Department of Pediatrics, University of Fukui, Japan.
Brain Dev. 2014 Oct;36(9):823-5. doi: 10.1016/j.braindev.2013.12.005. Epub 2014 Jan 13.
Bipolar disorder (BD) has been linked with the manifestation of catatonia in subjects with autism spectrum disorders (ASD). Idiopathic basal ganglia calcification (IBGC) is characterized by movement disorders and various neuropsychiatric disturbances including mood disorder.
We present a patient with ASD and IBGC who developed catatonia presenting with prominent dystonic feature caused by comorbid BD, which was treated effectively with quetiapine.

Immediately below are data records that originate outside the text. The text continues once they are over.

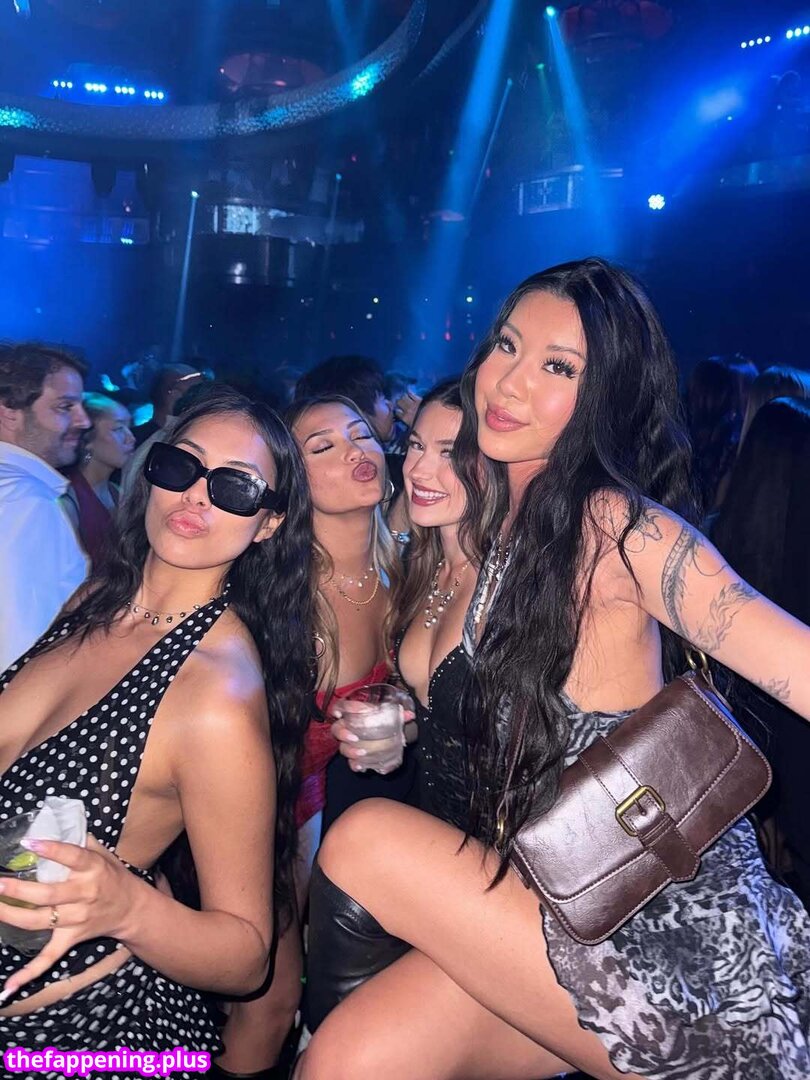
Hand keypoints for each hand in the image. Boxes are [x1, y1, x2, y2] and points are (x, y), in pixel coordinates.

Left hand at [0, 835, 136, 999]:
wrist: (133, 909)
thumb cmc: (113, 877)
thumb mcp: (103, 854)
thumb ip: (80, 842)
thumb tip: (54, 827)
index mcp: (93, 869)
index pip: (72, 857)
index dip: (51, 850)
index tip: (29, 843)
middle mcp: (84, 894)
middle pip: (48, 895)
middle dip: (19, 889)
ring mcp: (77, 919)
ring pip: (40, 921)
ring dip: (12, 915)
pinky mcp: (71, 938)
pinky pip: (49, 958)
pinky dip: (29, 973)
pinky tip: (10, 985)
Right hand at [330, 701, 414, 774]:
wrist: (385, 737)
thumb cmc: (383, 722)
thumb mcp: (391, 716)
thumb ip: (398, 715)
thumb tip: (410, 715)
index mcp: (353, 714)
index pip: (342, 707)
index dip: (342, 709)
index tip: (346, 713)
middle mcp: (348, 728)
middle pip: (336, 729)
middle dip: (343, 733)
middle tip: (354, 738)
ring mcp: (349, 744)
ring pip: (342, 747)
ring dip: (350, 751)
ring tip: (362, 752)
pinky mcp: (355, 757)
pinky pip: (351, 763)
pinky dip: (356, 765)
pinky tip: (362, 766)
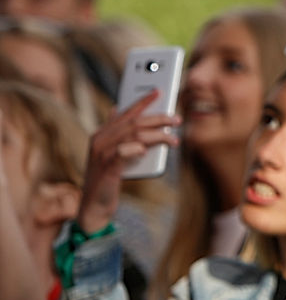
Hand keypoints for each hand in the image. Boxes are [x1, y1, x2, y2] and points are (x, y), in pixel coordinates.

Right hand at [77, 90, 178, 233]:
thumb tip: (120, 110)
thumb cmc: (107, 180)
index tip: (159, 92)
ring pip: (133, 136)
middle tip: (176, 120)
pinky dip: (137, 149)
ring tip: (173, 139)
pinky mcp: (107, 169)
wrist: (94, 206)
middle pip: (133, 123)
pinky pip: (124, 153)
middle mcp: (100, 141)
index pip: (125, 112)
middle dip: (157, 118)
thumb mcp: (112, 155)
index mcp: (101, 135)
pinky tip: (147, 150)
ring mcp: (102, 154)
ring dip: (157, 135)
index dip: (142, 101)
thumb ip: (117, 136)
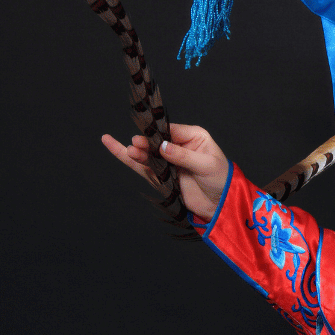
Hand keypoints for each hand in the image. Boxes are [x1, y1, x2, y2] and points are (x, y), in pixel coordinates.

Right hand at [102, 122, 229, 221]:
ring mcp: (168, 161)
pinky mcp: (161, 176)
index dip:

In addition to considering the possibility of neurodegenerative disease, careful psychiatric interventions are important to avoid overlooking treatable catatonia associated with BD in cases of ASD presenting with both prominent dystonic features and apparent fluctuation of the mood state.
双相情感障碍(BD)与自闭症谱系障碍(ASD)患者的紧张症表现有关。特发性基底节钙化(IBGC)的特征是运动障碍和包括情绪障碍在内的各种神经精神障碍。
我们报告一名患有ASD和IBGC的患者,该患者因合并BD而出现具有明显肌张力障碍特征的紧张症,使用喹硫平治疗有效。
除了考虑神经退行性疾病的可能性外,对于同时具有明显肌张力障碍特征和明显情绪状态波动的ASD病例,谨慎的精神科干预对于避免忽视与BD相关的可治疗性紧张症很重要。